“Yellowknife is in my blood,” said Payne when asked by Yellowknifer why residents should elect him to a second term. “People come to me with issues and I bring them forward.”
Payne is a partner at Ragged Ass Barbers and teaches hairdressing at St. Patrick’s High School.
When Payne campaigned for the first time in 2015, he hung around Walmart, Canadian Tire and the Yellowknife Co-op, and “talked to everybody.”
He spoke of his desire to fight homelessness and make day-to-day life in Yellowknife more affordable, he said.
But after winning a seat on council, Payne realized, “those are pretty tough topics to take on.”
Now he understands that getting things done at city hall is about working as a team.

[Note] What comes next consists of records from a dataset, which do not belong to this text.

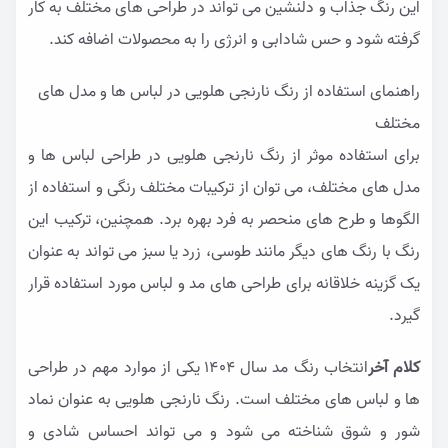
این رنگ جذاب و دلنشین می تواند در طراحی های مختلف به کار
گرفته شود و حس شادابی و انرژی را به محصولات اضافه کند.
راهنمای استفاده از رنگ نارنجی هلویی در لباس ها و مدل های
مختلف
برای استفاده موثر از رنگ نارنجی هلویی در طراحی لباس ها و
مدل های مختلف، می توان از ترکیبات مختلف رنگی و استفاده از
الگوها و طرح های منحصر به فرد بهره برد. همچنین، ترکیب این
رنگ با رنگ های دیگر مانند طوسی، زرد یا سبز می تواند به عنوان
یک گزینه خلاقانه برای طراحی های مد و لباس مورد استفاده قرار
گیرد.
کلام آخر
انتخاب رنگ مد سال ۱۴04 یکی از موارد مهم در طراحی
ها و لباس های مختلف است. رنگ نارنجی هلویی به عنوان نماد
شور و شوق شناخته می شود و می تواند احساس شادی و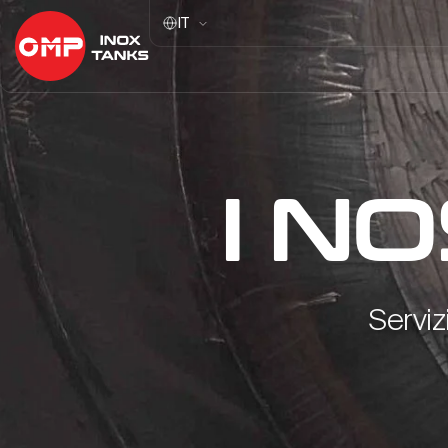
IT
I NO
Serviz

Despite some public feuding between his colleagues (last fall Mayor Mark Heyck and councillor Niels Konge each accused the other of bullying in a dispute that ended with Konge receiving a public censure) councillors are getting along and respecting each other for the most part, he said.

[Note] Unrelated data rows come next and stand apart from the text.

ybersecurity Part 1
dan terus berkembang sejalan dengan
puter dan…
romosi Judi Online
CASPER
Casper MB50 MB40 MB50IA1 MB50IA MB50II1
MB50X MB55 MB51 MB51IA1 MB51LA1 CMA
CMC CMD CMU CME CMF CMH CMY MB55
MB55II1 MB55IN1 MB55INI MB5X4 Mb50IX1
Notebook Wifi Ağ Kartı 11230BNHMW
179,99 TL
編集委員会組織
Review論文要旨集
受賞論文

The most challenging issue council has dealt with over the last few years, he said, has been launching an inquiry into workplace misconduct at the Municipal Enforcement Division.
“It’s been tough, it’s never an easy thing to do and that played on my mind quite a bit,” said Payne. “Trying to maintain a certain amount of people’s privacy – there’s lots of different levels to this – and trying to get it done as professionally as possible,” has been difficult, he added.
Last November, the city’s director of Corporate Services, said property tax increases in the future will be necessary in order to keep city programs and infrastructure in good working order.
Payne believes the next council will be able to keep any tax increase to a minimum.
“Are we always going to have zero tax increases? No. We adjust our spending,” he said.